Part of this is systemic. Oncology appointments are focused on physical treatment. Mental health screening isn’t always built into the care plan. And in community settings, where the majority of cancer care actually happens, mental health resources may be limited or hard to access.
Part of it is also the patients themselves. Many women push their emotional struggles aside because they don’t want to be perceived as not coping. There’s a pressure — sometimes self-imposed, sometimes from family — to stay strong, stay positive, keep going.
But here’s what the evidence tells us: women who don’t receive mental health support during their ovarian cancer journey tend to have significantly worse outcomes overall. Which means getting real help for anxiety and depression isn’t a side issue. It belongs right at the center of your care plan.
What You Can Actually Do: Practical Steps for Protecting Your Mental Health
Knowing all of this can feel heavy. But there are real, concrete things patients can do.
Tell your care team how you’re actually feeling.
This sounds simple, but many patients don’t do it. If your oncologist asks “how are you?” and you say “fine” when you’re not fine, nothing changes. Be honest. Sleep disruption is a good starting point; it’s often easier to raise than “I’ve been feeling hopeless.” Mention it. It can open a door.
If you’re in a community setting without an in-house social worker or psychologist, ask your oncologist to refer you to someone external. You deserve that.
Build a support structure.
Emotional social support has been linked to higher quality of life and lower levels of depression in ovarian cancer patients. But “support” doesn’t just mean whoever happens to be around. Think about who actually helps you feel seen versus who adds anxiety to your day. You’re allowed to be selective.
Some people find peer support communities (online or in person) genuinely life-changing. Hearing from someone who has been exactly where you are carries a weight that clinical reassurance simply can’t. Consider exploring ovarian cancer support groups designed specifically for this community.
Create a simple self-care framework (before you need it).
Don’t wait for a crisis to figure out what helps you cope. Think about five dimensions of well-being: physical (sleep, hydration, gentle movement), emotional (journaling, therapy, mindfulness), cognitive (hobbies, curiosity, creativity), social (connection with others), and spiritual (whatever grounds you — nature, faith, stillness).

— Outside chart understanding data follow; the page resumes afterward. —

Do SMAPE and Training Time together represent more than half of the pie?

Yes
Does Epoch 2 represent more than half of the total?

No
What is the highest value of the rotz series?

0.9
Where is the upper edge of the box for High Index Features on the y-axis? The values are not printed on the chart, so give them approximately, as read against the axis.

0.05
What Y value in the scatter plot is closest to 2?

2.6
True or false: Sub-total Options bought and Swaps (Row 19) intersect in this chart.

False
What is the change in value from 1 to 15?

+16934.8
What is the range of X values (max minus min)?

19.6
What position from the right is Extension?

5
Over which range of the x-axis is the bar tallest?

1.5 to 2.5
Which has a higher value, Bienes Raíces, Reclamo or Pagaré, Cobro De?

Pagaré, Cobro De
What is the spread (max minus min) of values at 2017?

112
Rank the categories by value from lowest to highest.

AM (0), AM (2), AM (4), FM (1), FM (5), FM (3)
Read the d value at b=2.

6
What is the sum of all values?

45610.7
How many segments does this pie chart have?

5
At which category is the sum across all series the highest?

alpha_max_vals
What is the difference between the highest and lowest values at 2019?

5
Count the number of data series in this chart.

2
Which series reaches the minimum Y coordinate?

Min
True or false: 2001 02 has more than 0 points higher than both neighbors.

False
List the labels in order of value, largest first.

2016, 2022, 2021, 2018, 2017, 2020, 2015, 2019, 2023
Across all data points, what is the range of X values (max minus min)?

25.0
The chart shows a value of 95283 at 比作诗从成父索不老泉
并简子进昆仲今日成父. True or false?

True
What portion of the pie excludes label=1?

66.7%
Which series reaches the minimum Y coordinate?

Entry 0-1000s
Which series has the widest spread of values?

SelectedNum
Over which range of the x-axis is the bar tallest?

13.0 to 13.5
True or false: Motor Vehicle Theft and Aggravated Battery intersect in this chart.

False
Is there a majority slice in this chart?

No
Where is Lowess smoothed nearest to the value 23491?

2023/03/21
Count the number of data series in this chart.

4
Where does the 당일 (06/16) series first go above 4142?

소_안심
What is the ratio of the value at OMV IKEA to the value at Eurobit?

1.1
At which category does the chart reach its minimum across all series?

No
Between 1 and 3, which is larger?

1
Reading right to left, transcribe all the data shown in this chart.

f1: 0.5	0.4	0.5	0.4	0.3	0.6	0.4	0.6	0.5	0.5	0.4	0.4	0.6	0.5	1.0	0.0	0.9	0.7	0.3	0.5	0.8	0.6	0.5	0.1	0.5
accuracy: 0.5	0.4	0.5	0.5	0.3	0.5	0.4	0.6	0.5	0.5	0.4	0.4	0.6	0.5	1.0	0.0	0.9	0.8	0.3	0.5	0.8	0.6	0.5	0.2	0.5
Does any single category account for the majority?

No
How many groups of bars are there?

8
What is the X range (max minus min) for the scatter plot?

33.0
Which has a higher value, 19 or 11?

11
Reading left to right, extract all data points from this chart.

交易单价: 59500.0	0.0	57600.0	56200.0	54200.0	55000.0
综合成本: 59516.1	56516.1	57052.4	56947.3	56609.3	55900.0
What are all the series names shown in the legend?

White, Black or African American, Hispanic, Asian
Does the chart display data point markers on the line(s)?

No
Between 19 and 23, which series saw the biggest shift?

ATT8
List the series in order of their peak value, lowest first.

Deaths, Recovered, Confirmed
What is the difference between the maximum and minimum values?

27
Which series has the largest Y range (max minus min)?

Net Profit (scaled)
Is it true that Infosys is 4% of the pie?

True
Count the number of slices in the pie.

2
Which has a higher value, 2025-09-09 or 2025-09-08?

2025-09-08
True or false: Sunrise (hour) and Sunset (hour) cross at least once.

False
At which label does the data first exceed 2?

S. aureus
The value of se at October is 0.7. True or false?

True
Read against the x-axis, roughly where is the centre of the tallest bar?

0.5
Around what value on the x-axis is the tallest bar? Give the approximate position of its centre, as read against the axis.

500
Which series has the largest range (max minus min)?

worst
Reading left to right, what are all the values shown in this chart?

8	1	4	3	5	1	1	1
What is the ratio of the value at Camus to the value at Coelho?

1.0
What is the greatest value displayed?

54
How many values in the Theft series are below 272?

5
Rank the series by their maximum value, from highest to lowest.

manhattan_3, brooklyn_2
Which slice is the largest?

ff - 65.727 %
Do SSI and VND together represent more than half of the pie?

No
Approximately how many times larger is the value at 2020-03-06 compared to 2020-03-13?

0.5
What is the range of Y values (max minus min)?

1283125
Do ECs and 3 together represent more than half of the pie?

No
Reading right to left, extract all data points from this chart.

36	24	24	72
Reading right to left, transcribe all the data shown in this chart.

Pick one thing from each category. Write it down. Know what you’re reaching for when things get hard.
Be careful with online research.
Looking up statistics on ovarian cancer outcomes can quickly become destabilizing. Survival statistics are averages. They don’t account for your specific diagnosis, your treatment, or the advances in research happening right now. Stick to reputable sources. If a forum is making you feel worse, leave it.
Consider professional mental health support, not just peer support.
Cognitive behavioral therapy (CBT) has evidence behind it for managing cancer-related anxiety and depression. Some patients also benefit from medication, particularly if sleep disruption and mood symptoms are severe. If you’re open to it, ask your care team about a referral to a psychologist or psychiatrist who has experience with oncology patients.
And if you’re in a dark place, reach out. You don’t have to be in an immediate crisis to deserve help.
The Connection Between Mental Health and Physical Outcomes
This is the part that tends to get the medical community’s attention: mental health doesn’t just affect how patients feel; it also affects how they do.
Clinically, depression and anxiety in cancer patients have been associated with lower treatment adherence, more hospitalizations, and poorer outcomes. Taking care of your mental health is not a luxury or an indulgence. It’s part of fighting this disease.
Ovarian cancer changes everything. Your body, your relationships, your sense of the future. And the mental and emotional weight of that is real, whether you’ve just been diagnosed, are mid-treatment, or are living in survivorship.